In the comment on the last post, Therese posts some good questions:
Did your wife have any help in dealing with it when she found out? Why don't you two have the same therapist?
It's interesting that you bring this up because her therapist talked about the importance of involving not just the addict but the family (read: spouse) into the recovery process. She's had several opportunities, but I don't think she's ever bought into the relevance of the Twelve Steps for codependency.
When she first learned about the phone sex, we were living in a community that did not have a 12-step group for codependents of sex addicts (e.g. COSA or S-Anon). I encouraged her to go to a more generic group, CODA. She went to one meeting, said that she didn't get much out of it, and then didn't go back.
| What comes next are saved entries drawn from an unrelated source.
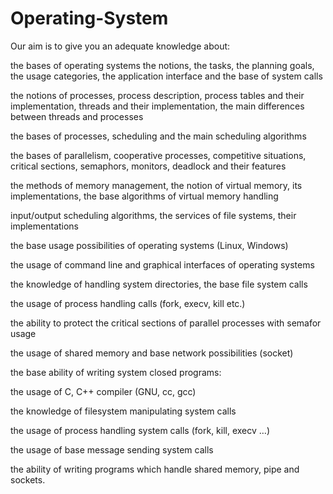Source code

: # Operating-System

Our aim is to give you an adequate knowledge about:

the bases of operating systems
  the notions, the tasks, the planning goals, the usage categories, the application interface and the base of system calls
  
  the notions of processes, process description, process tables and their implementation, threads and their implementation, the main differences between threads and processes
  
  the bases of processes, scheduling and the main scheduling algorithms 
  
  the bases of parallelism, cooperative processes, competitive situations, critical sections, semaphors, monitors, deadlock and their features
  
  the methods of memory management, the notion of virtual memory, its implementations, the base algorithms of virtual memory handling
  
  input/output scheduling algorithms, the services of file systems, their implementations

the base usage possibilities of operating systems (Linux, Windows)

  the usage of command line and graphical interfaces of operating systems
  
  the knowledge of handling system directories, the base file system calls
  
  the usage of process handling calls (fork, execv, kill etc.)
  
  the ability to protect the critical sections of parallel processes with semafor usage
  
  the usage of shared memory and base network possibilities (socket)

the base ability of writing system closed programs:

  the usage of C, C++ compiler (GNU, cc, gcc)
  
  the knowledge of filesystem manipulating system calls
  
  the usage of process handling system calls (fork, kill, execv …)
  
  the usage of base message sending system calls
  
  the ability of writing programs which handle shared memory, pipe and sockets.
She chose to cope with it by talking with her best friend (the one for whom we moved to our current location and for whom almost moved a second time). The best friend's husband had been diagnosed as a sex addict about a year prior for having had multiple affairs. The best friend eventually moved to an area where there were codependent groups for sexual addiction. Her response was about the same, she stopped going to them because she said she wasn't getting anything out of them.
After I left graduate school and we relocated in 1995, I learned that our new location had meetings for both sex addicts and codependents, so I encouraged her to get in touch with the codependent group. She went to the meetings for about a year. There were two or three other women who attended on a regular basis, and she formed a strong friendship with one of them. As that relationship strengthened, she and the friend stopped going to the meetings. When I asked her why she didn't go to the meetings anymore, she said that the literature didn't really mean much to her and that she got more out of just talking and venting with the friend.
When we moved to our present location, where the codependent groups are more abundant, my wife refused to go.
The reason that we have different therapists goes back to the first round of counseling back in August of last year. We went for six sessions. By the fifth session, we had come back from the brink of collapse and decided that maybe we should work on our own issues.
She continued to see an individual therapist for five or six more sessions, and then quietly stopped going in the fall. I started seeing a therapist in October.
She started seeing a different therapist in early April after we had a big argument about sex. This was at the suggestion of my therapist, who then added that we might start meeting jointly sometime in the near future.
Addendum: When I wrote this post, I neglected to include some information about my wife's time in counseling.
When she first found out about the phone sex calls in the fall of 1994, she saw a therapist for a few sessions through her employer's EAP.
As tension over the question to have children started to heat up in the spring of 1997, my wife started seeing an individual therapist. He also worked with her some with regards to the final slip in late 1997.
I was brought in to several sessions at the request of her therapist, whom I found to be quite fair. There were times when he said things that my wife strongly disagreed with, and in one session, she just sat there sulking quietly, answering questions tersely, but not really involved.
During the first try at IVF/ICSI in 2002, our fertility clinic paired us up with a counselor for a couple of sessions.